Friday, June 25, 2010

Does archaeology support the Bible?




Archaeology cannot prove that the Bible is God's written word to us. However, archaeology can (and does) substantiate the Bible's historical accuracy.

Archaeologists have consistently discovered the names of government officials, kings, cities, and festivals mentioned in the Bible -- sometimes when historians didn't think such people or places existed. For example, the Gospel of John tells of Jesus healing a cripple next to the Pool of Bethesda. The text even describes the five porticoes (walkways) leading to the pool. Scholars didn't think the pool existed, until archaeologists found it forty feet below ground, complete with the five porticoes.

The Bible has a tremendous amount of historical detail, so not everything mentioned in it has yet been found through archaeology. However, not one archaeological find has conflicted with what the Bible records.

In contrast, news reporter Lee Strobel comments about the Book of Mormon: "Archaeology has repeatedly failed to substantiate its claims about events that supposedly occurred long ago in the Americas. I remember writing to the Smithsonian Institute to inquire about whether there was any evidence supporting the claims of Mormonism, only to be told in unequivocal terms that its archaeologists see 'no direct connection between the archaeology of the New World and the subject matter of the book.'" Archaeologists have never located cities, persons, names, or places mentioned in the Book of Mormon.

Many of the ancient locations mentioned by Luke, in the Book of Acts in the New Testament, have been identified through archaeology. "In all, Luke names thirty-two countries, fifty-four cities and nine islands without an error.

Archaeology has also refuted many ill-founded theories about the Bible. For example, a theory still taught in some colleges today asserts that Moses could not have written the Pentateuch (the first five books of the Bible), because writing had not been invented in his day. Then archaeologists discovered the Black Stele. "It had wedge-shaped characters on it and contained the detailed laws of Hammurabi. Was it post-Moses? No! It was pre-Mosaic; not only that, but it was pre-Abraham (2,000 B.C.).
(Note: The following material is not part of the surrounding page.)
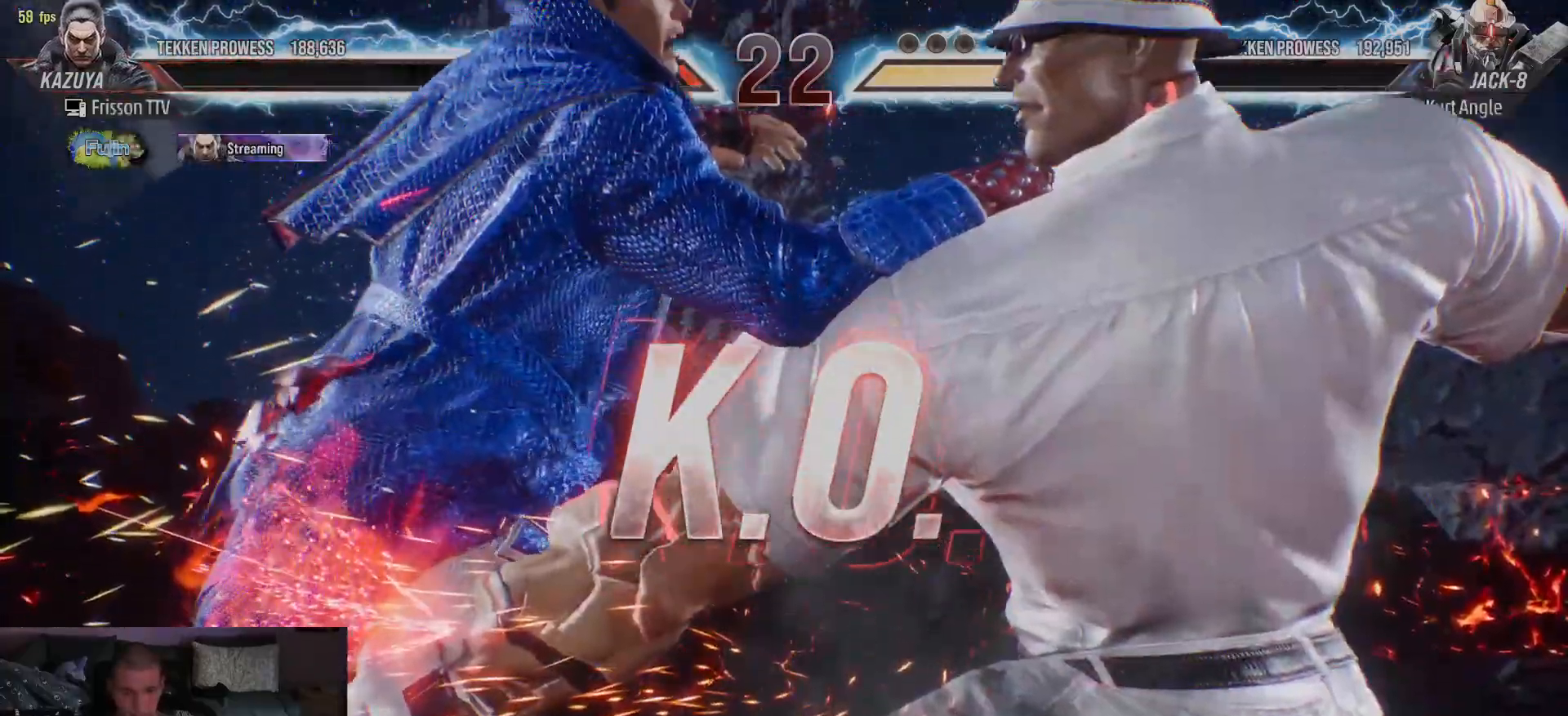
{"dt_ms": 500, "buttons": [], "left_stick": "center", "events": [[17, "left_stick", "down"], [133, "left_stick", "center"], [267, "left_stick", "down"], [400, "left_stick", "center"]]}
It preceded Moses' writings by at least three centuries.

Another major archaeological find confirmed an early alphabet in the discovery of the Ebla Tablets in northern Syria in 1974. These 14,000 clay tablets are thought to be from about 2300 B.C., hundreds of years before Abraham.12 The tablets describe the local culture in ways similar to what is recorded in Genesis chapters 12-50.
Archaeology consistently confirms the historical accuracy of the Bible.